How many lines in the listing below contain the word "бортами"? Give only the number.

● ● ● ● ● ● ●

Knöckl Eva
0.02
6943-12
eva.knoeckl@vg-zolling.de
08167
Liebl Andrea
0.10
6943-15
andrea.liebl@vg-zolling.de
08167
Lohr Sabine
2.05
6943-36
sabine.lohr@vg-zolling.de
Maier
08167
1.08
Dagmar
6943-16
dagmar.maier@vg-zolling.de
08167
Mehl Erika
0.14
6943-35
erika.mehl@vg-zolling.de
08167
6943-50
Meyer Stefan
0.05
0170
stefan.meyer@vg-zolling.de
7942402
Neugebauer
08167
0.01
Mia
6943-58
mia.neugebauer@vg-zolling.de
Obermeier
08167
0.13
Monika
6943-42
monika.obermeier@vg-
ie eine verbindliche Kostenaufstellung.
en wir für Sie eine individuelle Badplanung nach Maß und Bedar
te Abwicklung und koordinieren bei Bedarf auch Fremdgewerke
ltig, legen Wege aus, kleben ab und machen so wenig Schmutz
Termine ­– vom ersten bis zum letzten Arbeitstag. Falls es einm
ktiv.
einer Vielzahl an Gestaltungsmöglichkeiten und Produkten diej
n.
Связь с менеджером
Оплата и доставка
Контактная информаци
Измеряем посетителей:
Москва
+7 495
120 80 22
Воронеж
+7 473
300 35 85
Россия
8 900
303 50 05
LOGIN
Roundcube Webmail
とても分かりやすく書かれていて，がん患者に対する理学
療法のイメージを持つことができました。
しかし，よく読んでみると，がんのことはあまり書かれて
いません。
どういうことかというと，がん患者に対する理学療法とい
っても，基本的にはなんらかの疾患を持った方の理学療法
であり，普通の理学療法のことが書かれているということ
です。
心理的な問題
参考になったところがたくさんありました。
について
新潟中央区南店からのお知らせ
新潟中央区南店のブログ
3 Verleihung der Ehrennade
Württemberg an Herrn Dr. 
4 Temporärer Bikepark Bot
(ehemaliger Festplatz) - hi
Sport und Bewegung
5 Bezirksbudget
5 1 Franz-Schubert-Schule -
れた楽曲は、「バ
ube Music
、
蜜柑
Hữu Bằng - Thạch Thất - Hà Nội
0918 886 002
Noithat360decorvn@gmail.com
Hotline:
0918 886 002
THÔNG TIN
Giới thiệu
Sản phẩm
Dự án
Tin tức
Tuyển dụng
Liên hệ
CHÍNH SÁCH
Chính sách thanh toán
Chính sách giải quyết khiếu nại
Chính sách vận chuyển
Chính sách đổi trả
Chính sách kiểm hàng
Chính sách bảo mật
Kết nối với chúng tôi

● ● ● ● ● ● ●

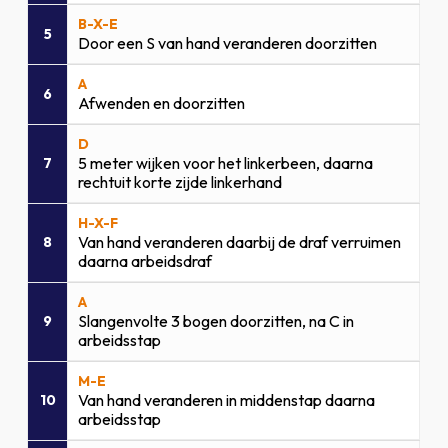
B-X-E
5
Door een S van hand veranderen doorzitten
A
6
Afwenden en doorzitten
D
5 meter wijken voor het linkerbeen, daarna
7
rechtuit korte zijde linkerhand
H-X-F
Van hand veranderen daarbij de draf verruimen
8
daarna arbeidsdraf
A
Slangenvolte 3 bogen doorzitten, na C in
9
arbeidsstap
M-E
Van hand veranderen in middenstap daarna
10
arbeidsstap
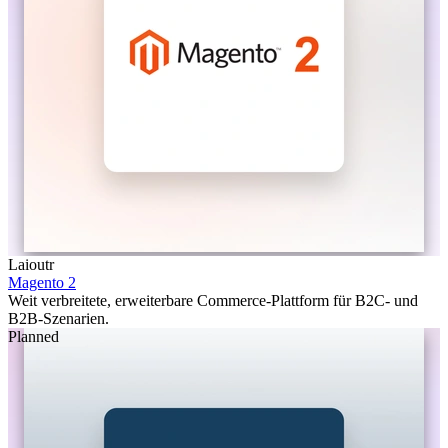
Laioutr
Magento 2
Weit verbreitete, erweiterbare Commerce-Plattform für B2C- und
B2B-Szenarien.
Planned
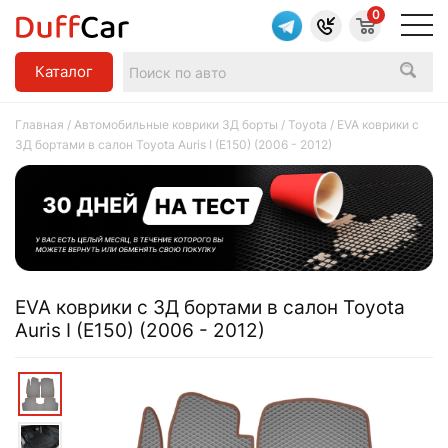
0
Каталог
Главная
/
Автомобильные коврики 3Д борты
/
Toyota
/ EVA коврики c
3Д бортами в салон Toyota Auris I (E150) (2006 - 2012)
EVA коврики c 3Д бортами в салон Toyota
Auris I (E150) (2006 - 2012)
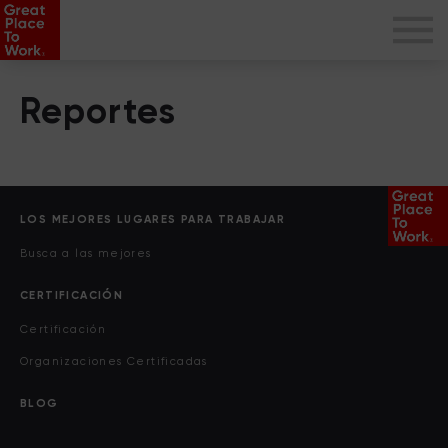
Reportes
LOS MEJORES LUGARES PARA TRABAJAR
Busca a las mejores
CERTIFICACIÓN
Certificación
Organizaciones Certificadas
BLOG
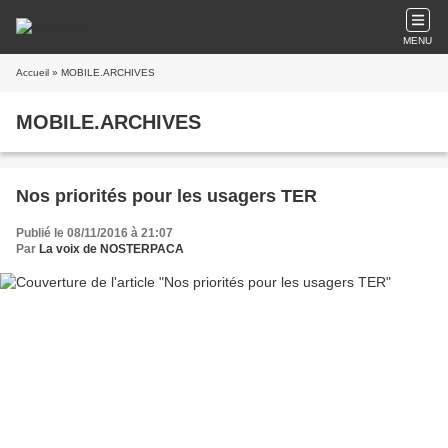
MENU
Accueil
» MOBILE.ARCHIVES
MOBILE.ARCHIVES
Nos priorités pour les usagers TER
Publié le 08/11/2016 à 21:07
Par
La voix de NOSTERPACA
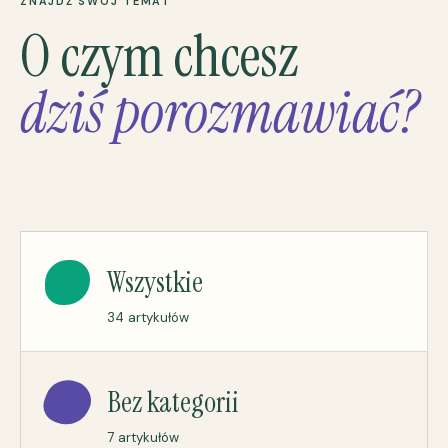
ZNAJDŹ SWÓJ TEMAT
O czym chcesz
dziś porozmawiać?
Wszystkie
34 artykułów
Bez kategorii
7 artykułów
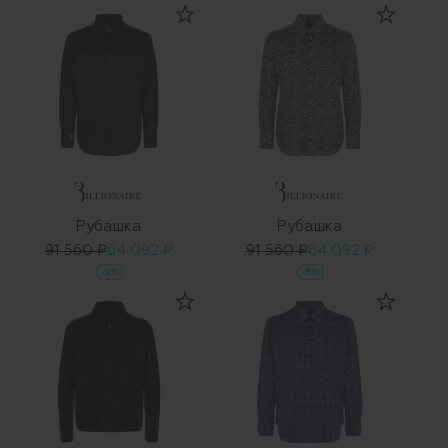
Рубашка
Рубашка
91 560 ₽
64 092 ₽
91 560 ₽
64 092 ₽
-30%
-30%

● ● ● ● ● ● ●

# Finished exercise
2